**SOURCE**
When was this dam and aqueduct built? Tradition does not pretend to fix the date, but I think certainly before the year 1800, basing my conjectures on the description which Father Fermin de La Suen gives in 1783 of the successive failures of the crops down at the mission, when the priests began to think of abandoning that site entirely.

Still, I am not inclined to overrate the value of this work. Don Blas Aguilar, who was mayordomo of the Mission eleven months in 1831, says that at that date this aqueduct was useless. The Mission then depended wholly upon the ordinary rise in the river. Prior to that time the great dam above had been partially thrown down in a flood. FRANCISCO PACHECHO

In his history I have found nothing remarkable, except that until about two years ago he had been gentil (unconverted). He was then baptized, at the age of 65 (Jan. 14, 1873) at the old Mission of Descanso, by Rev. Antonio Ubach, Catholic priest of San Diego, and remarried to his present wife.

292 297

Probably more than two-thirds of the Indians of La Frontera are Gentiles. They generally understand the Spanish language; cultivate the soil, or at times work upon the ranchos; when they can, dress like the whites; it may be properly said, to a great extent are civilized; at any rate are peaceful and keep on good terms with the white population sparsely scattered through that extensive country, and have been quiet for many years. Those living between Santo Tomas and the northern boundary line, and from the Pacific Coast to Santa Catarina mountain, have abandoned their ancient customs in a great measure. Those of Santa Catarina and San Pedro Martir mountains, on the eastern descent toward the Colorado river and everywhere below San Vicente near the coast, mostly preserve their primitive manners. At San Telmo they may be met with, as on the river Colorado, and with like costume. They are still very numerous, between six and eight hundred, on Santa Catarina mountain, in its various valleys.

Pachecho is a native of San Rafael valley, about one hundred miles southeast of San Diego. He has long lived at La Zorra, a rancheria of about fifty souls, 12 miles east of the old Descanso mission and about 50 miles southeast of San Diego. This is a little valley, with plenty of water and timber. The Indians have no cattle, few horses. They make their crops regularly every year.

This place is better known as the former residence of Jatinill, of whom Pachecho is brother-in-law, for he has been twice married. Jatinill always maintained friendship with the whites and served to protect them from the incursions of the savages of the Colorado, save in one instance. Then he killed one or more persons at Guadalupe, and intended to kill the priest, who, however, escaped by being concealed under a woman's skirts, an Indian woman, named Garcia. In reward for her brave strategem, the Padres gave an instrument of writing intended to secure her title in San Antonio (Real), the same land since patented by Doña Maria Ampara de Burton.

**DATA**
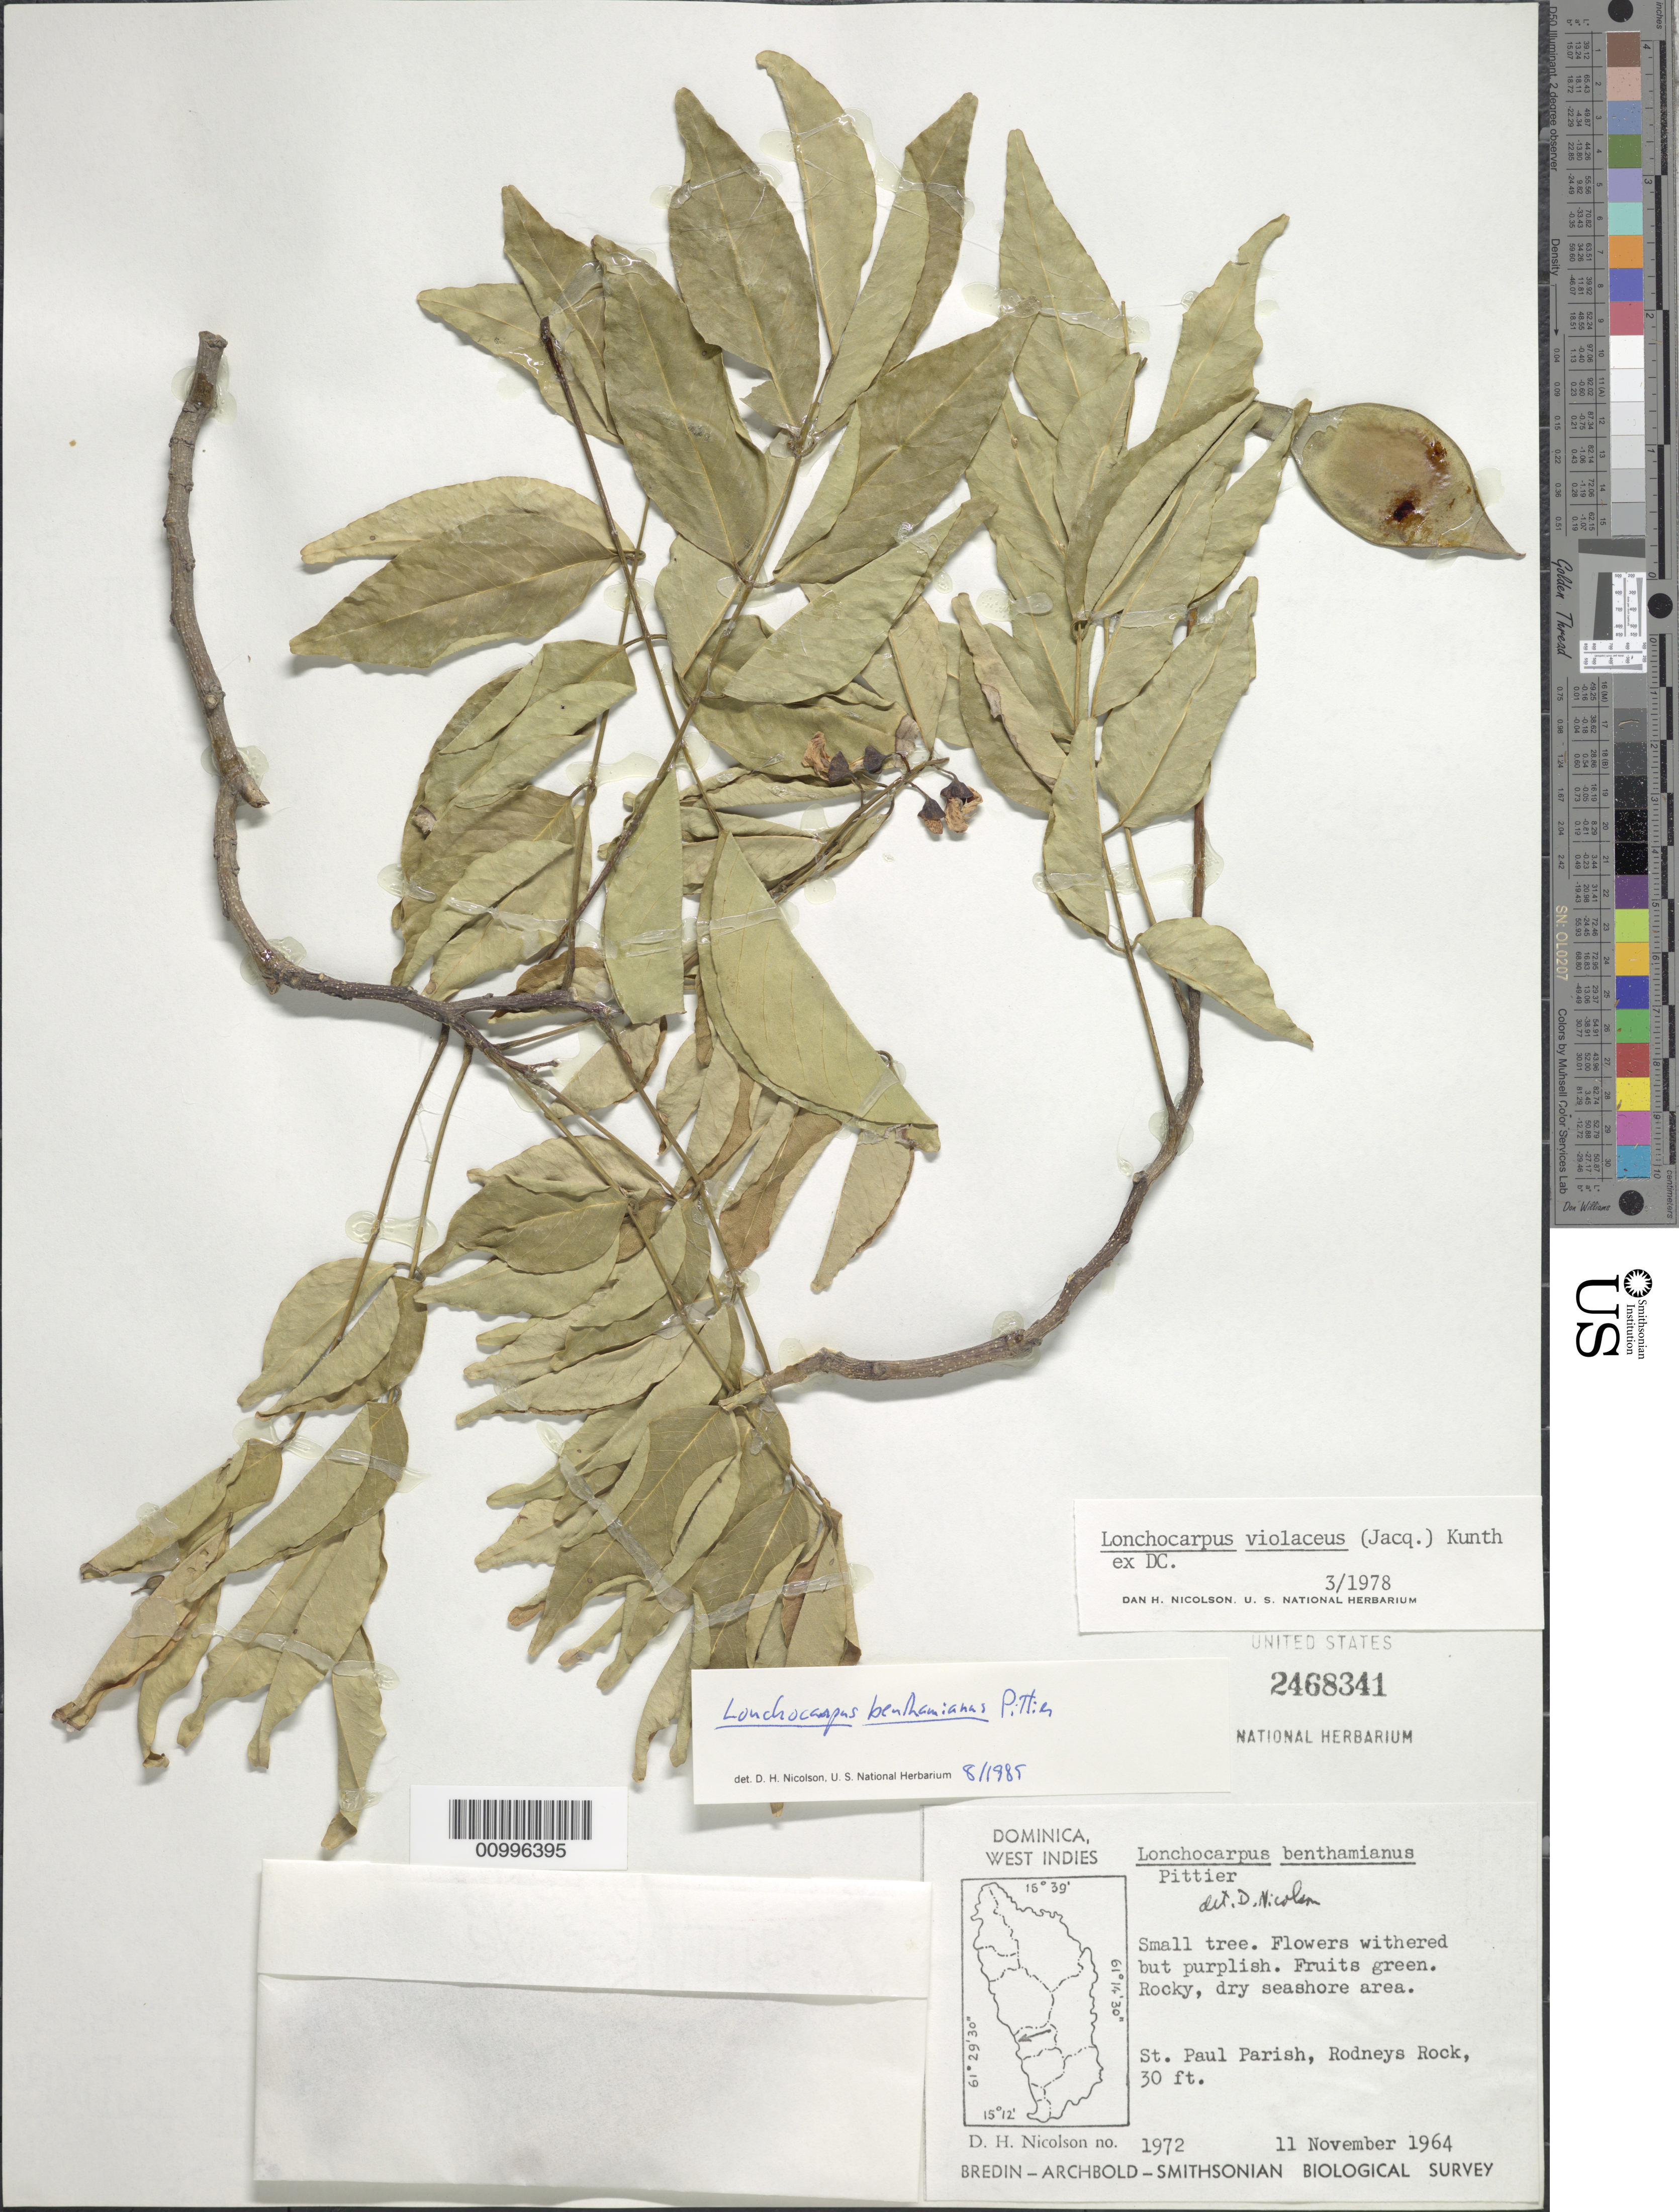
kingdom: Plantae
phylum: Tracheophyta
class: Magnoliopsida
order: Fabales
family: Fabaceae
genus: Lonchocarpus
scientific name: Lonchocarpus violaceus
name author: (Jacq.) DC.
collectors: D. H. Nicolson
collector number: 1972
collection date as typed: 11 Nov 1964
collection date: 1964-11-11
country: Dominica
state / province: St. Paul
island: Dominica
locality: Small tree. Flws. withered by purplish. Fruit green. rocky, dry seashore area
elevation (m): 9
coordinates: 0 N, 0 E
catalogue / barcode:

**WORK TO COMPLETE**
Continue the historical account of Francisco Pachecho and La Zorra, starting right after its final sentence.

**OUTPUT BELOW**
The famed Indian fighter Macedonio was absent at Sonoma. He was sent for, came down, and this revolucia 293 298 was soon settled. The archives often mention Jatinill in commendatory terms. In the threatened Indian troubles, he appears in the attitude of "holding the balance of power. His relative, Pachecho, is a man respected among his race, and well thought of amongst the whites of that section. Jatinill Still lives, old and blind. About two years ago Don Manuel Machado happened to visit Alamo, the residence of Jatinill, and found him very sick. The old man begged him to baptize him, which was done, Don Manuel believing that he was at the point of death. So Jatinill is now Cristiano and not Gentil . An only daughter takes care of him. His name means black dog-- Chuchu prieto .

By this name he is commonly spoken of. His family name is Hatam, by baptism José Manuel Pol-lon, this last appellative being added from his godfather, a Christian Indian so called.

Manuel was born at Santa Catarina. When a young boy he was sought of his parents, by Padre Manuel, one of the founders of the frontier missions, to be baptized, and became one of the Santa Catarina Mission. Many years ago Padre Feliz sent ten Descanso boys and ten from Santa Catarina--of these last he was one--to work at Los Angeles, as vaqueros and in other employments. He worked there for Don Dolores Sepulveda. The past fourteen years, with one daughter, survivor of his ten children, he has lived at San Diego, during most of this time Captain of the rancheria of this place, nearly all of which, like himself, are Abajeños .

He thinks he must be near 100 years of age, but this can scarcely be so. He keeps a good watch over his people, few of whom ever come under the notice of the civil authorities. He speaks the Santo Tomas tongue, and says that this is the language of all the Indians from Santo Tomas north to our line and from the Pacific Coast to San Rafael and into the Santa Catarina mountains. Below Santo Tomas, from San Vicente to Rosario, and back to San Pedro Martir, Valle de la Trinidad, etc., the language is wholly different. 294 299 And all are widely different, he thinks, from that spoken by the Diegueños of this county. Manuel says that he understands but a word here and there of the Diegueño language.

Like the rest of these rancherias, he disavows relationship to the Cuchans (Yumas) although the frequent resemblance of words, seemingly tends to establish it, at least a former intimate communication between them.

Manuel, old as he is, in general is seen upon the street "lively as a cricket" in his manners, "polite as a dancing-master," and especially full of smiles in return for any little gifts which his old acquaintances often make, in acknowledgment of his actual, if humble services to the community.

He observed to me Seriously, and in good faith I do not doubt, that he has always persuaded the Indians to be Christians and to bury their dead, instead of burning them.

"Soon I shall go," he said, pointing above.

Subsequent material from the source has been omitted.